# Directions for this task
Find each line in the listing that contains the string "Ersatzteile" and copy those lines.

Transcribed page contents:
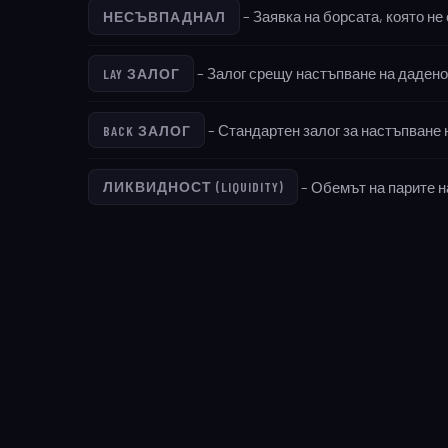
– Заявка на борсата, която не
НЕСЪВПАДНАЛ
– Залог срещу настъпване на дадено
LAY ЗАЛОГ
– Стандартен залог за настъпване 
BACK ЗАЛОГ
– Обемът на парите на
ЛИКВИДНОСТ (LIQUIDITY)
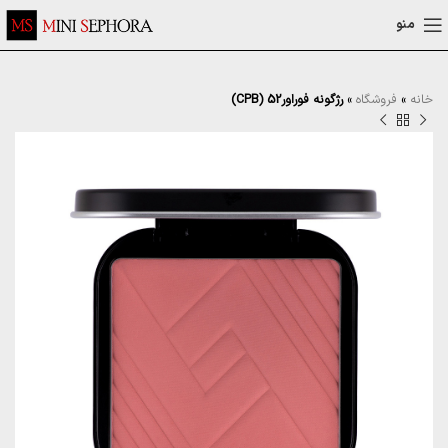
منو
خانه
»
فروشگاه
»
رژگونه فوراور52 (CPB)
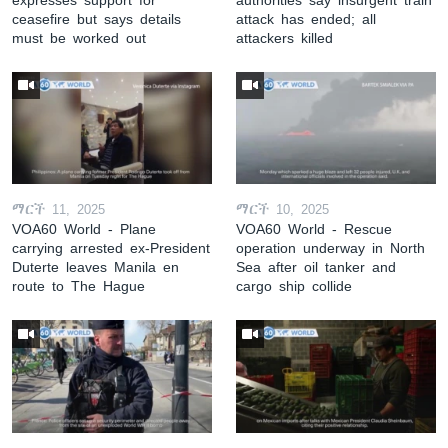
ceasefire but says details
attack has ended; all
must be worked out
attackers killed
ማርች 11, 2025
ማርች 10, 2025
VOA60 World - Plane
VOA60 World - Rescue
carrying arrested ex-President
operation underway in North
Duterte leaves Manila en
Sea after oil tanker and
route to The Hague
cargo ship collide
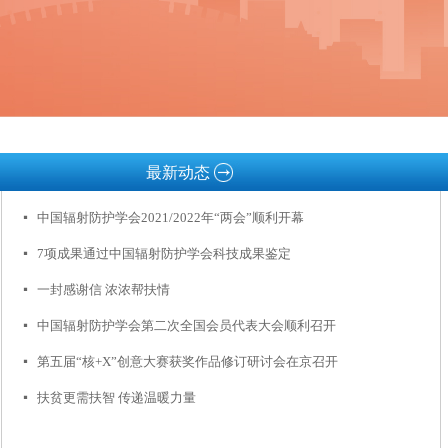
最新动态
中国辐射防护学会2021/2022年“两会”顺利开幕
넷
7项成果通过中国辐射防护学会科技成果鉴定
넷
一封感谢信 浓浓帮扶情
넷
中国辐射防护学会第二次全国会员代表大会顺利召开
넷
第五届“核+X”创意大赛获奖作品修订研讨会在京召开
넷
扶贫更需扶智 传递温暖力量
넷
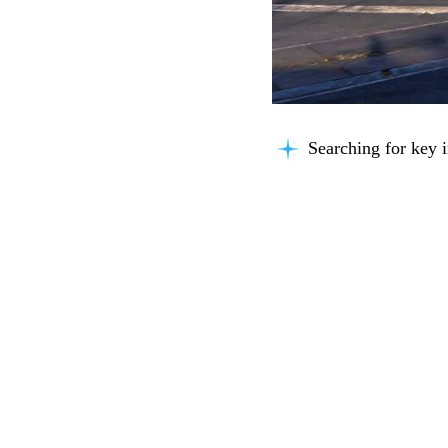
Searching for key i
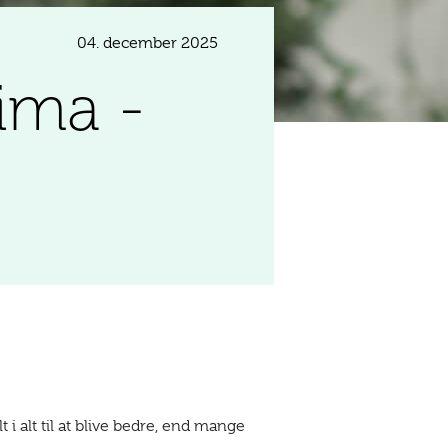
04. december 2025
ima -
i alt til at blive bedre, end mange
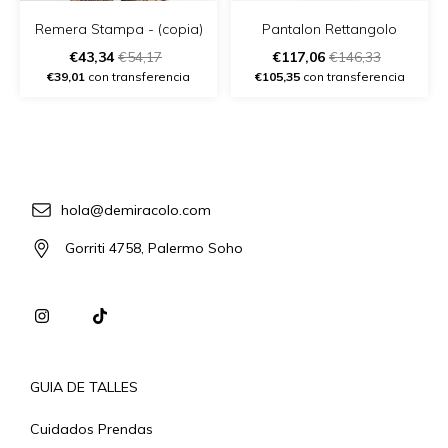
Remera Stampa - (copia)
Pantalon Rettangolo
€43,34
€54,17
€117,06
€146,33
€39,01
con transferencia
€105,35
con transferencia
hola@demiracolo.com
Gorriti 4758, Palermo Soho
GUIA DE TALLES
Cuidados Prendas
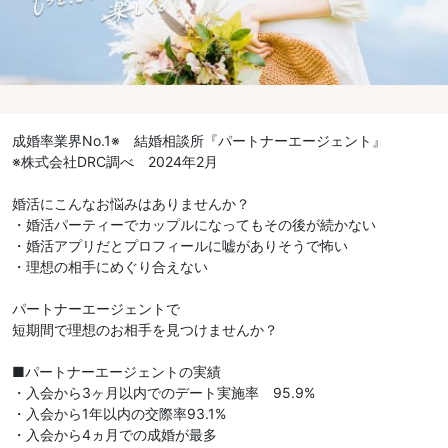
成婚率業界No.1※ 結婚相談所『パートナーエージェント』
※株式会社DRC調べ 2024年2月
婚活にこんなお悩みはありませんか？
・婚活パーティーでカップルになってもその後が続かない
・婚活アプリだとプロフィールに嘘がありそうで怖い
・理想の相手にめぐり合えない
パートナーエージェントで
短期間で理想のお相手を見つけませんか？
■パートナーエージェントの実績
・入会から3ヶ月以内でのデート実施率 95.9%
・入会から1年以内の交際率93.1%
・入会から4ヵ月での成婚が最多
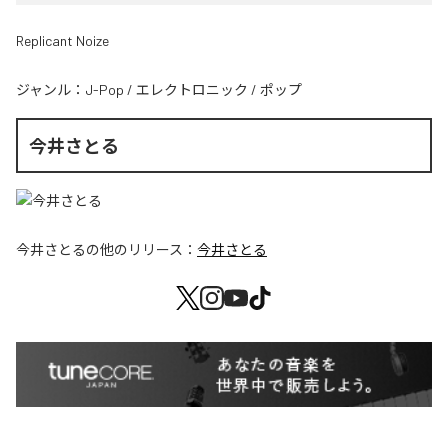
Replicant Noize
ジャンル：
J-Pop
/
エレクトロニック
/
ポップ
今井さとる
今井さとる
の他のリリース：
今井さとる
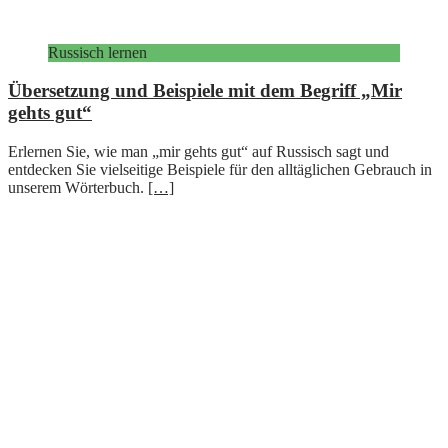
Russisch lernen
Übersetzung und Beispiele mit dem Begriff „Mir
gehts gut“
Erlernen Sie, wie man „mir gehts gut“ auf Russisch sagt und
entdecken Sie vielseitige Beispiele für den alltäglichen Gebrauch in
unserem Wörterbuch.
[…]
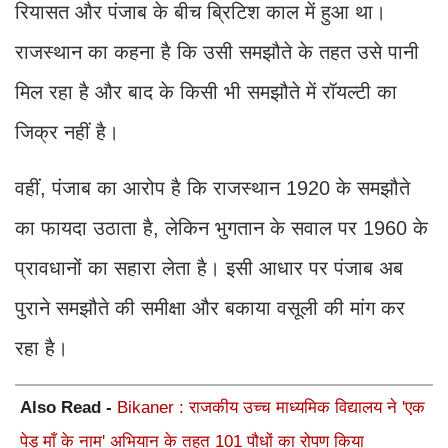
रियासत और पंजाब के बीच ब्रिटिश काल में हुआ था।
राजस्थान का कहना है कि उसी समझौते के तहत उसे पानी
मिल रहा है और बाद के किसी भी समझौते में रॉयल्टी का
जिक्र नहीं है।
वहीं, पंजाब का आरोप है कि राजस्थान 1920 के समझौते
का फायदा उठाता है, लेकिन भुगतान के सवाल पर 1960 के
प्रावधानों का सहारा लेता है। इसी आधार पर पंजाब अब
पुराने समझौते की समीक्षा और बकाया वसूली की मांग कर
रहा है।
Also Read -
Bikaner : राजकीय उच्च माध्यमिक विद्यालय ने 'एक
पेड़ माँ के नाम' अभियान के तहत 101 पौधों का रोपण किया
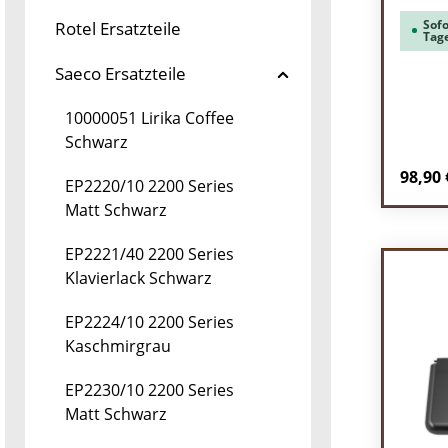
Sofo
Rotel Ersatzteile
Tag
Saeco Ersatzteile
10000051 Lirika Coffee
Schwarz
Regulä
98,90 
EP2220/10 2200 Series
Matt Schwarz
Pr
EP2221/40 2200 Series
Klavierlack Schwarz
EP2224/10 2200 Series
Kaschmirgrau
EP2230/10 2200 Series
Matt Schwarz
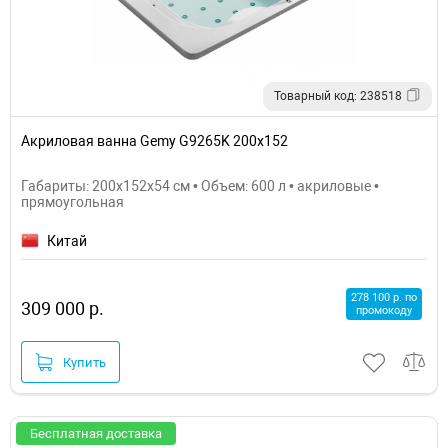
Товарный код: 238518
Акриловая ванна Gemy G9265K 200х152
Габариты: 200x152x54 см • Объем: 600 л • акриловые •
прямоугольная
Китай
278 100 р. по
309 000 р.
промокоду
Купить
Бесплатная доставка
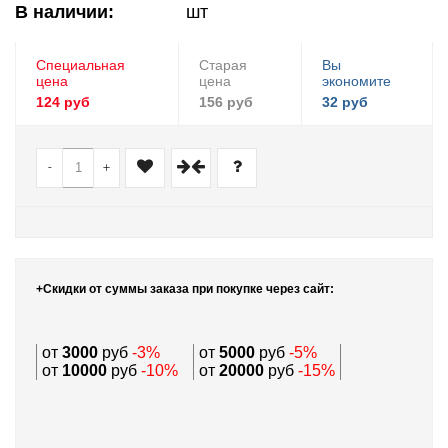
В наличии:
шт
Специальная
Старая
Вы
цена
цена
экономите
124 руб
156 руб
32 руб
-
+
+Скидки от суммы заказа при покупке через сайт:
от
3000
руб
-3%
от
5000
руб
-5%
от
10000
руб
-10%
от
20000
руб
-15%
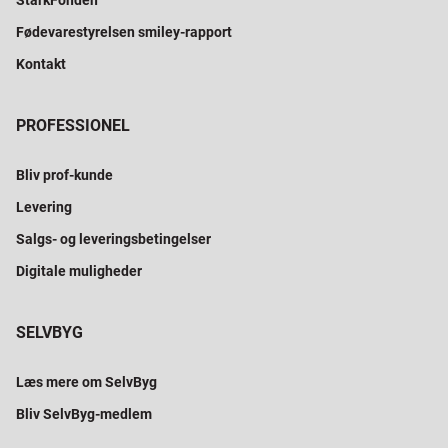
StarkFonden
Fødevarestyrelsen smiley-rapport
Kontakt
PROFESSIONEL
Bliv prof-kunde
Levering
Salgs- og leveringsbetingelser
Digitale muligheder
SELVBYG
Læs mere om SelvByg
Bliv SelvByg-medlem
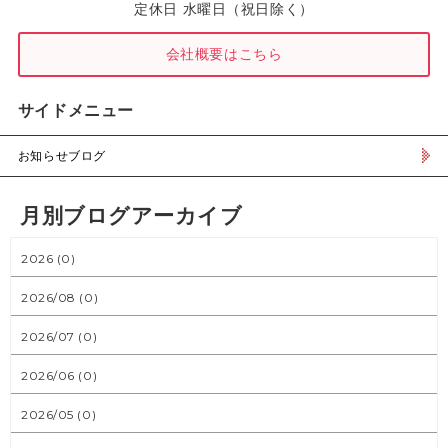
定休日 水曜日（祝日除く）
会社概要はこちら
サイドメニュー
お知らせブログ
月別ブログアーカイブ
2026 (0)
2026/08 (0)
2026/07 (0)
2026/06 (0)
2026/05 (0)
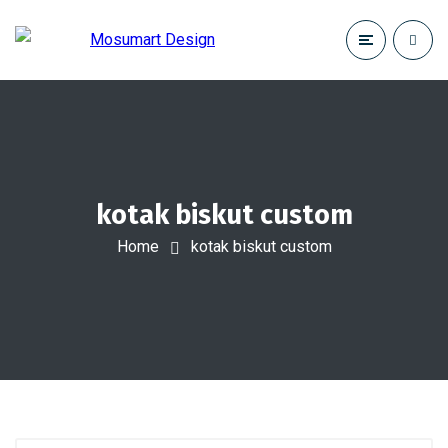
kotak biskut custom
Home
kotak biskut custom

# Your response
Rotel Ersatzteile
Saeco Ersatzteile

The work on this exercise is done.